Each line containing the word "cookies" must be copied from the material below.

++++++++++

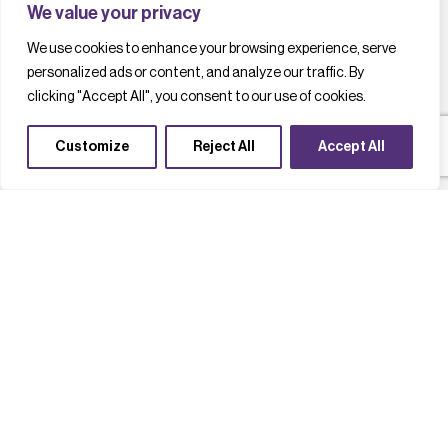
We value your privacy
We use cookies to enhance your browsing experience, serve
personalized ads or content, and analyze our traffic. By
clicking "Accept All", you consent to our use of cookies.
Customize
Reject All
Accept All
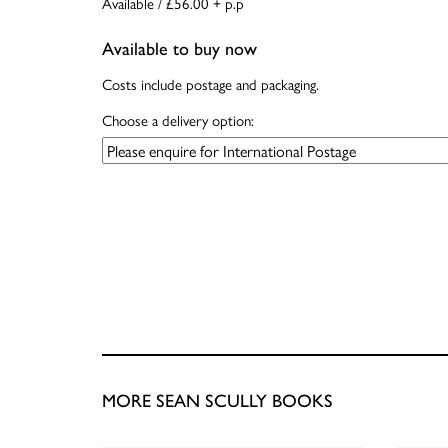
Available / £56.00 + p.p
Available to buy now
Costs include postage and packaging.
Choose a delivery option:
MORE SEAN SCULLY BOOKS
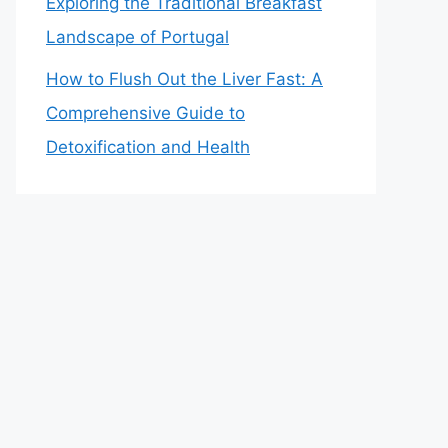
Exploring the Traditional Breakfast
Landscape of Portugal
How to Flush Out the Liver Fast: A
Comprehensive Guide to
Detoxification and Health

++++++++++

[WRITTEN ANSWER]
We use cookies to enhance your browsing experience, serve
clicking "Accept All", you consent to our use of cookies.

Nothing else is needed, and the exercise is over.